*** Extracted material ***

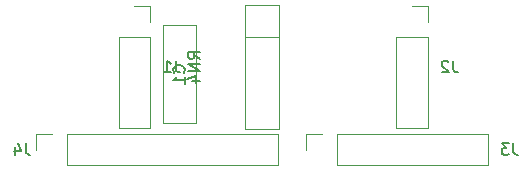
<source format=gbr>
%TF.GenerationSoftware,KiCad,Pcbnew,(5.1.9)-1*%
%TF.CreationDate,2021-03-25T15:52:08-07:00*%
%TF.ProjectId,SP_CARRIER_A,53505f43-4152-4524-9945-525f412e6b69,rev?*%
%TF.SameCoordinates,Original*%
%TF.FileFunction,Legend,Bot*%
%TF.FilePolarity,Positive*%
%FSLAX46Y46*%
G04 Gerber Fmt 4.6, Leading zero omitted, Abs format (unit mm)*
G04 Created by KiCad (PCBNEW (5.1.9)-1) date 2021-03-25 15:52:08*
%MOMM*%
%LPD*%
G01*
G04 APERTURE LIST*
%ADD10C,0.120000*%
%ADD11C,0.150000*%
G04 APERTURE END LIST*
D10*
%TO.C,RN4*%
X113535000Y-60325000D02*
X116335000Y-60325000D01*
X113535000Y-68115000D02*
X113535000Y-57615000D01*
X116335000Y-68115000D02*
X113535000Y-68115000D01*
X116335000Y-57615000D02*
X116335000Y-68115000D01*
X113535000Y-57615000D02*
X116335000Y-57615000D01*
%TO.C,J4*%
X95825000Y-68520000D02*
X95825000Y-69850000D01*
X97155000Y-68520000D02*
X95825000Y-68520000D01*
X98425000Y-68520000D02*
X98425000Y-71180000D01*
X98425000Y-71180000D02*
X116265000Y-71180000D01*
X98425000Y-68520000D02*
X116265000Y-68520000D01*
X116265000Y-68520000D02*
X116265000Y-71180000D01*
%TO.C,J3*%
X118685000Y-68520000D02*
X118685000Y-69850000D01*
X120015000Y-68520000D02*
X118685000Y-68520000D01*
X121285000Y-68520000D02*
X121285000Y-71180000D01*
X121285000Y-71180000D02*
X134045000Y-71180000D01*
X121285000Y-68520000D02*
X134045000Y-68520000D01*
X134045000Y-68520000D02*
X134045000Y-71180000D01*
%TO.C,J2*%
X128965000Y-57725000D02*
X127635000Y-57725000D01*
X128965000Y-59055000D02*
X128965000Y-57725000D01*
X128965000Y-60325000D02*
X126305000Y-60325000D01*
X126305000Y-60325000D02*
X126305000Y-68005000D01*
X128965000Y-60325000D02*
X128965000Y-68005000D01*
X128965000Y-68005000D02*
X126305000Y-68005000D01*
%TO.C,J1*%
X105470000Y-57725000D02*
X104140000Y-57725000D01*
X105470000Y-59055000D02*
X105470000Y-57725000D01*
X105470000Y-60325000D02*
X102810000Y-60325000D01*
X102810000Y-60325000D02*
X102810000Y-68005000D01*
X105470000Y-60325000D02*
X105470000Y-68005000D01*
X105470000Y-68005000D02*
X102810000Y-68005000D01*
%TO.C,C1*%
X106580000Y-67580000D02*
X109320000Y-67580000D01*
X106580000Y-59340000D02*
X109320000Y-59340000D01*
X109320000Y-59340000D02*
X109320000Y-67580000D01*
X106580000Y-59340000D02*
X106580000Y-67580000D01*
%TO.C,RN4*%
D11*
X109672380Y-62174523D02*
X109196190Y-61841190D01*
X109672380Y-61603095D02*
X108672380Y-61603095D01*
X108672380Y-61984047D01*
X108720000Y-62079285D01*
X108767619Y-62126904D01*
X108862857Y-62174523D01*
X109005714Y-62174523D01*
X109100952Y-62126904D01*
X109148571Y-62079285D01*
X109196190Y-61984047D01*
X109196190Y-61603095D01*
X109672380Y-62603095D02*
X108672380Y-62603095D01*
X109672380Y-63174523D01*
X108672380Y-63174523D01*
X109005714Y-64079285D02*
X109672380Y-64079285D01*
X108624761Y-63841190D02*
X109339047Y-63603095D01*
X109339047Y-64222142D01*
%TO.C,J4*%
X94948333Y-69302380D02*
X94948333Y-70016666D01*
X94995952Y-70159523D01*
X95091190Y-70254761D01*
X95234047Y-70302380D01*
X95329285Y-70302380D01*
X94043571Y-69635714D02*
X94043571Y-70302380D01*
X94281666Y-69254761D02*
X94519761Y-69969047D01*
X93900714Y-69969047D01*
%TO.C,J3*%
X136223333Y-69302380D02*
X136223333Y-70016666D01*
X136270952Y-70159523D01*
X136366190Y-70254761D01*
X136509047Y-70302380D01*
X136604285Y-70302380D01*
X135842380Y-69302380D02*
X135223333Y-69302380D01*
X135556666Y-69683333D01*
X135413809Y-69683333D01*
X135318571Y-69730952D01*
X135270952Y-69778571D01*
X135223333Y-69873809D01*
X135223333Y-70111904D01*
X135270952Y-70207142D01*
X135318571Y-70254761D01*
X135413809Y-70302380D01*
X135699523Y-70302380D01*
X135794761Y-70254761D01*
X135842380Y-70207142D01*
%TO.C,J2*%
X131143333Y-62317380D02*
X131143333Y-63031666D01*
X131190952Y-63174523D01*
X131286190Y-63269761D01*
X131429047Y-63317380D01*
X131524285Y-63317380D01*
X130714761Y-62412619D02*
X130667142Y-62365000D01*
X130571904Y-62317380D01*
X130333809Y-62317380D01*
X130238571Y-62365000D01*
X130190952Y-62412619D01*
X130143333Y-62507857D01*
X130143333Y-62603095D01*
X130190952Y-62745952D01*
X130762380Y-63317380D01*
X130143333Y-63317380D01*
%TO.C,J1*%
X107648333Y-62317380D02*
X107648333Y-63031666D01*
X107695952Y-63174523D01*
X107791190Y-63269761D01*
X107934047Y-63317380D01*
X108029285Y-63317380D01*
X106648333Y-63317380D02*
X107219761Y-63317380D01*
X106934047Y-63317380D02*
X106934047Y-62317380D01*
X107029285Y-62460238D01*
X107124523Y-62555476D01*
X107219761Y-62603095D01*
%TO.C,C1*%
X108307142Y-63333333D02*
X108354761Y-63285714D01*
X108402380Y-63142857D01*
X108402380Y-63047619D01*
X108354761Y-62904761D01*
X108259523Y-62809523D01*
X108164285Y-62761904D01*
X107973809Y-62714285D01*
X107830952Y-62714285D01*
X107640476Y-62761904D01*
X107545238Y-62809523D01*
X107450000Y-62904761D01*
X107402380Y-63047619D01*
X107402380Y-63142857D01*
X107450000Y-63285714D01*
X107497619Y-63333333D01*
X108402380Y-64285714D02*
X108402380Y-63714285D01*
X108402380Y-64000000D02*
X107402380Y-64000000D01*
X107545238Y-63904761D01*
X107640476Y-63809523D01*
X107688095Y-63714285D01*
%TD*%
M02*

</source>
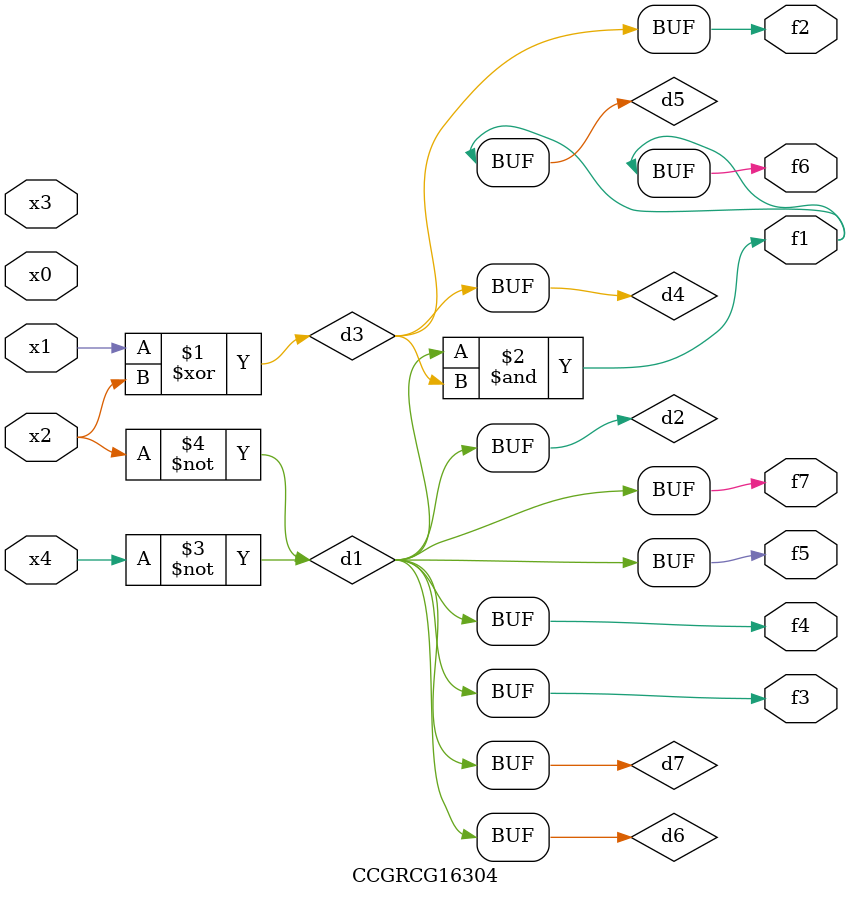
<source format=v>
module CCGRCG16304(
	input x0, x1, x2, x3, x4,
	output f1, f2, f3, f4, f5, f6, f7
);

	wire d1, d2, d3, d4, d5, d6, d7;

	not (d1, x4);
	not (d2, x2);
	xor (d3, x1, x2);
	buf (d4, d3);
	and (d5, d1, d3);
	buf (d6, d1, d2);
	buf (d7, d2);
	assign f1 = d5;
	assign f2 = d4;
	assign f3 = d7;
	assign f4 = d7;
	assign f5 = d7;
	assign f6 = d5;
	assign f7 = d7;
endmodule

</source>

*** End of Extracted material ***

> [Task details] The entries should be reproduced word for word, pictures omitted.

> [Task output]
<source format=gbr>
%TF.GenerationSoftware,KiCad,Pcbnew,(5.1.9)-1*%
%TF.CreationDate,2021-03-25T15:52:08-07:00*%
%TF.ProjectId,SP_CARRIER_A,53505f43-4152-4524-9945-525f412e6b69,rev?*%
%TF.SameCoordinates,Original*%
%TF.FileFunction,Legend,Bot*%
%TF.FilePolarity,Positive*%
%FSLAX46Y46*%
G04 Gerber Fmt 4.6, Leading zero omitted, Abs format (unit mm)*
G04 Created by KiCad (PCBNEW (5.1.9)-1) date 2021-03-25 15:52:08*
%MOMM*%
%LPD*%
G01*
G04 APERTURE LIST*
%ADD10C,0.120000*%
%ADD11C,0.150000*%
G04 APERTURE END LIST*
D10*
%TO.C,RN4*%
X113535000Y-60325000D02*
X116335000Y-60325000D01*
X113535000Y-68115000D02*
X113535000Y-57615000D01*
X116335000Y-68115000D02*
X113535000Y-68115000D01*
X116335000Y-57615000D02*
X116335000Y-68115000D01*
X113535000Y-57615000D02*
X116335000Y-57615000D01*
%TO.C,J4*%
X95825000Y-68520000D02*
X95825000Y-69850000D01*
X97155000Y-68520000D02*
X95825000Y-68520000D01*
X98425000Y-68520000D02*
X98425000Y-71180000D01*
X98425000Y-71180000D02*
X116265000Y-71180000D01*
X98425000Y-68520000D02*
X116265000Y-68520000D01*
X116265000Y-68520000D02*
X116265000Y-71180000D01*
%TO.C,J3*%
X118685000Y-68520000D02*
X118685000Y-69850000D01*
X120015000Y-68520000D02*
X118685000Y-68520000D01*
X121285000Y-68520000D02*
X121285000Y-71180000D01*
X121285000Y-71180000D02*
X134045000Y-71180000D01*
X121285000Y-68520000D02*
X134045000Y-68520000D01*
X134045000Y-68520000D02*
X134045000Y-71180000D01*
%TO.C,J2*%
X128965000Y-57725000D02*
X127635000Y-57725000D01*
X128965000Y-59055000D02*
X128965000Y-57725000D01*
X128965000Y-60325000D02*
X126305000Y-60325000D01*
X126305000Y-60325000D02*
X126305000Y-68005000D01*
X128965000Y-60325000D02*
X128965000Y-68005000D01*
X128965000Y-68005000D02*
X126305000Y-68005000D01*
%TO.C,J1*%
X105470000Y-57725000D02*
X104140000Y-57725000D01*
X105470000Y-59055000D02*
X105470000Y-57725000D01*
X105470000Y-60325000D02*
X102810000Y-60325000D01*
X102810000Y-60325000D02*
X102810000Y-68005000D01*
X105470000Y-60325000D02*
X105470000Y-68005000D01*
X105470000Y-68005000D02*
X102810000Y-68005000D01*
%TO.C,C1*%
X106580000Y-67580000D02*
X109320000Y-67580000D01*
X106580000Y-59340000D02*
X109320000Y-59340000D01*
X109320000Y-59340000D02*
X109320000Y-67580000D01*
X106580000Y-59340000D02*
X106580000Y-67580000D01*
%TO.C,RN4*%
D11*
X109672380Y-62174523D02*
X109196190Y-61841190D01*
X109672380Y-61603095D02*
X108672380Y-61603095D01*
X108672380Y-61984047D01*
X108720000Y-62079285D01*
X108767619Y-62126904D01*
X108862857Y-62174523D01*
X109005714Y-62174523D01*
X109100952Y-62126904D01*
X109148571Y-62079285D01*
X109196190Y-61984047D01*
X109196190Y-61603095D01*
X109672380Y-62603095D02*
X108672380Y-62603095D01*
X109672380Y-63174523D01*
X108672380Y-63174523D01*
X109005714Y-64079285D02*
X109672380Y-64079285D01*
X108624761Y-63841190D02*
X109339047Y-63603095D01*
X109339047Y-64222142D01*
%TO.C,J4*%
X94948333Y-69302380D02*
X94948333Y-70016666D01*
X94995952Y-70159523D01*
X95091190Y-70254761D01*
X95234047Y-70302380D01*
X95329285Y-70302380D01*
X94043571Y-69635714D02*
X94043571Y-70302380D01*
X94281666Y-69254761D02*
X94519761Y-69969047D01*
X93900714Y-69969047D01*
%TO.C,J3*%
X136223333Y-69302380D02*
X136223333Y-70016666D01*
X136270952Y-70159523D01*
X136366190Y-70254761D01*
X136509047Y-70302380D01*
X136604285Y-70302380D01*
X135842380Y-69302380D02*
X135223333Y-69302380D01*
X135556666Y-69683333D01*
X135413809Y-69683333D01*
X135318571Y-69730952D01*
X135270952Y-69778571D01*
X135223333Y-69873809D01*
X135223333Y-70111904D01*
X135270952Y-70207142D01*
X135318571Y-70254761D01*
X135413809Y-70302380D01*
X135699523Y-70302380D01*
X135794761Y-70254761D01*
X135842380Y-70207142D01*
%TO.C,J2*%
X131143333Y-62317380D02*
X131143333Y-63031666D01*
X131190952Y-63174523D01*
X131286190Y-63269761D01*
X131429047Y-63317380D01*
X131524285Y-63317380D01*
X130714761Y-62412619D02*
X130667142Y-62365000D01*
X130571904Y-62317380D01*
X130333809Y-62317380D01*
X130238571Y-62365000D01*
X130190952Y-62412619D01*
X130143333Y-62507857D01*
X130143333Y-62603095D01*
X130190952Y-62745952D01*
X130762380Y-63317380D01*
X130143333Y-63317380D01*
%TO.C,J1*%
X107648333Y-62317380D02*
X107648333Y-63031666D01*
X107695952Y-63174523D01*
X107791190Y-63269761D01*
X107934047Y-63317380D01*
X108029285Y-63317380D01*
X106648333Y-63317380D02*
X107219761Y-63317380D01*
X106934047Y-63317380D02*
X106934047Y-62317380D01*
X107029285Y-62460238D01*
X107124523Y-62555476D01*
X107219761Y-62603095D01*
%TO.C,C1*%
X108307142Y-63333333D02*
X108354761Y-63285714D01*
X108402380Y-63142857D01*
X108402380Y-63047619D01*
X108354761Y-62904761D01*
X108259523Y-62809523D01*
X108164285Y-62761904D01*
X107973809Y-62714285D01*
X107830952Y-62714285D01*
X107640476Y-62761904D01*
X107545238Y-62809523D01*
X107450000Y-62904761D01*
X107402380Y-63047619D01*
X107402380Y-63142857D01*
X107450000Y-63285714D01*
X107497619Y-63333333D01*
X108402380Y-64285714D02*
X108402380Y-63714285D01*
X108402380Y-64000000D02*
X107402380Y-64000000D01*
X107545238Y-63904761D01*
X107640476Y-63809523D01*
X107688095Y-63714285D01*
%TD*%
M02*

</source>
<source format=v>
module CCGRCG16304(
	input x0, x1, x2, x3, x4,
	output f1, f2, f3, f4, f5, f6, f7
);

	wire d1, d2, d3, d4, d5, d6, d7;

	not (d1, x4);
	not (d2, x2);
	xor (d3, x1, x2);
	buf (d4, d3);
	and (d5, d1, d3);
	buf (d6, d1, d2);
	buf (d7, d2);
	assign f1 = d5;
	assign f2 = d4;
	assign f3 = d7;
	assign f4 = d7;
	assign f5 = d7;
	assign f6 = d5;
	assign f7 = d7;
endmodule

</source>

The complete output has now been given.